REQUEST: Edit the entries below so that each "True or false" becomes "Yes or no", leaving everything else unchanged. Omit the pictures from your version.

GIVEN INFORMATION:
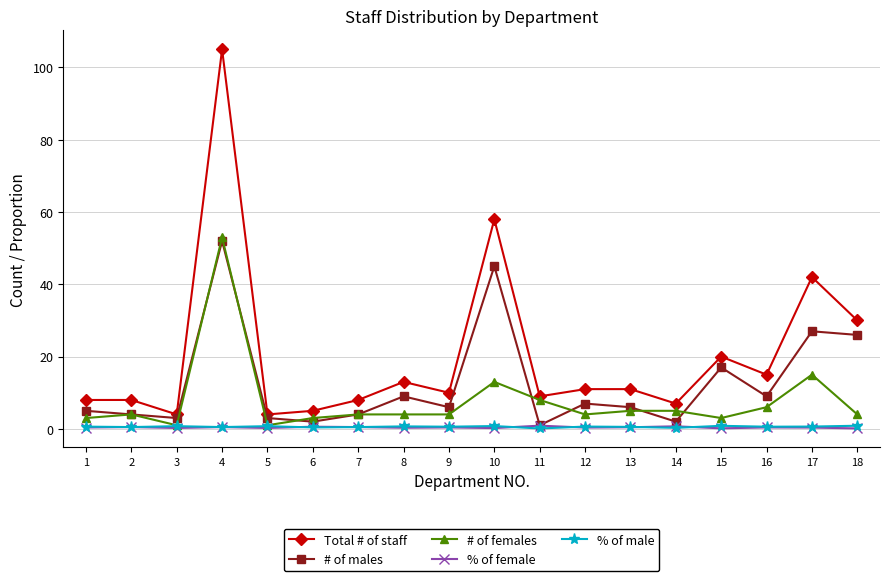

True or false: # of males has more than 0 interior local peaks.

True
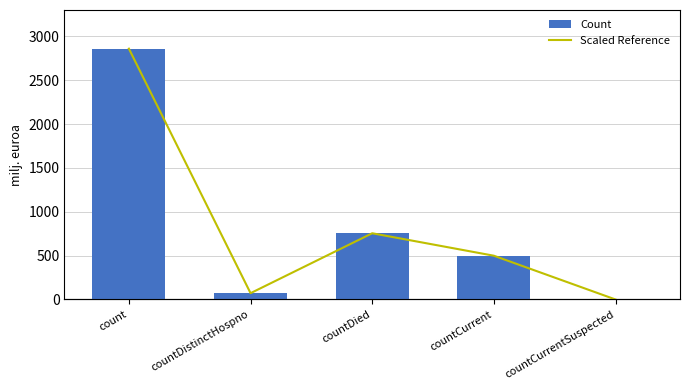

At which category does the chart reach its minimum across all series?

countCurrentSuspected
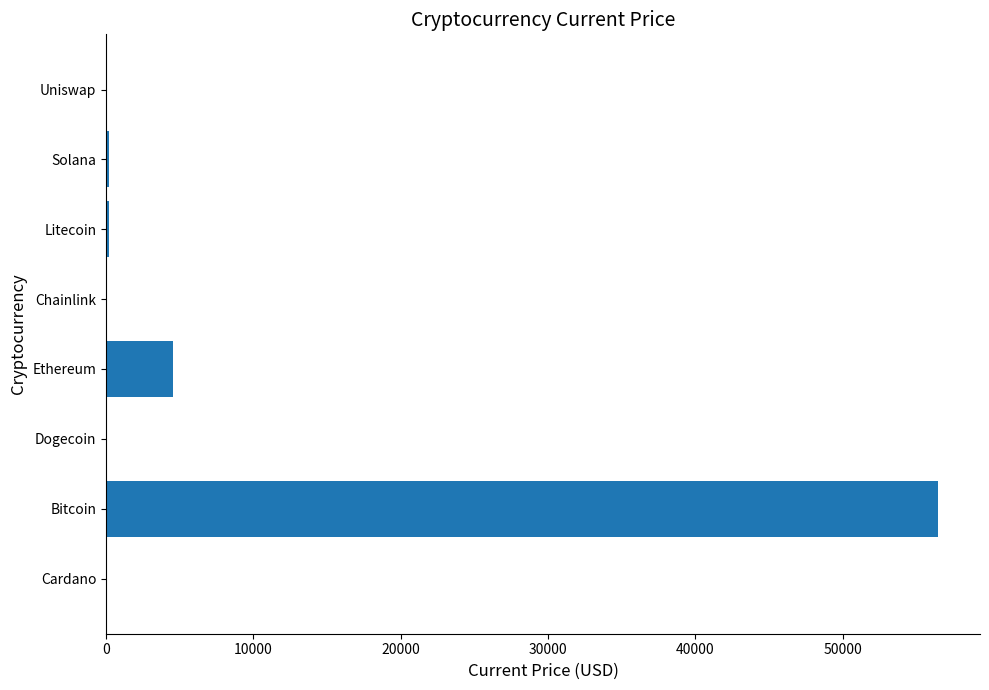

What is the greatest value displayed?

56505.0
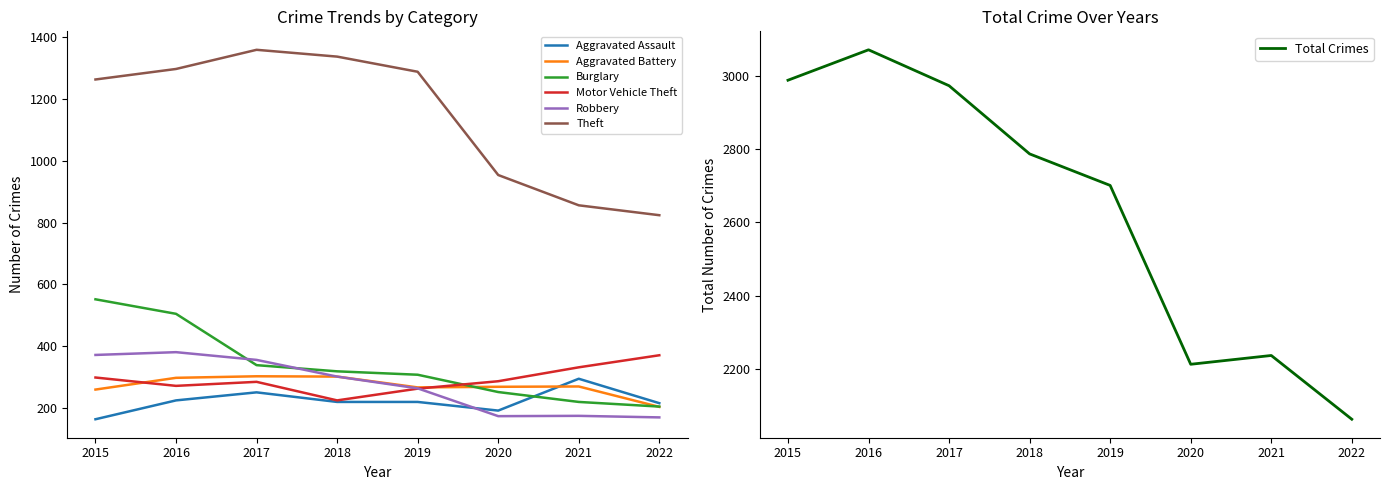

True or false: Theft and Aggravated Assault cross at least once.

False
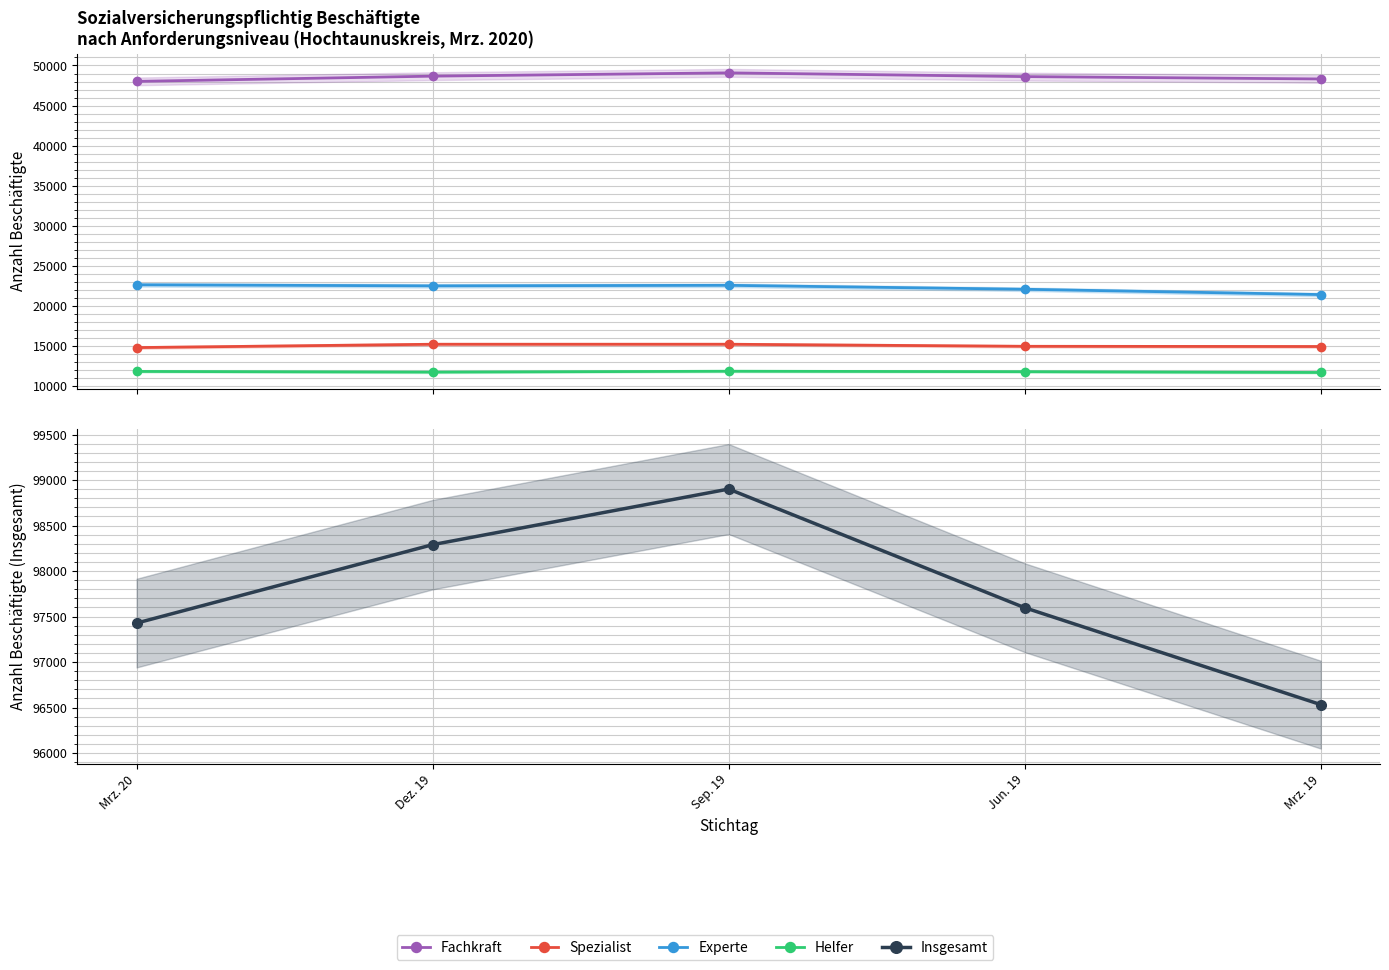

Between Mrz. 20 and Mrz. 19, which series saw the biggest shift?

Experte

RESPONSE BOX:
Yes or no: # of males has more than 0 interior local peaks.

True

At which category does the chart reach its minimum across all series?

countCurrentSuspected

What is the greatest value displayed?

56505.0

Yes or no: Theft and Aggravated Assault cross at least once.

False

Between Mrz. 20 and Mrz. 19, which series saw the biggest shift?

Experte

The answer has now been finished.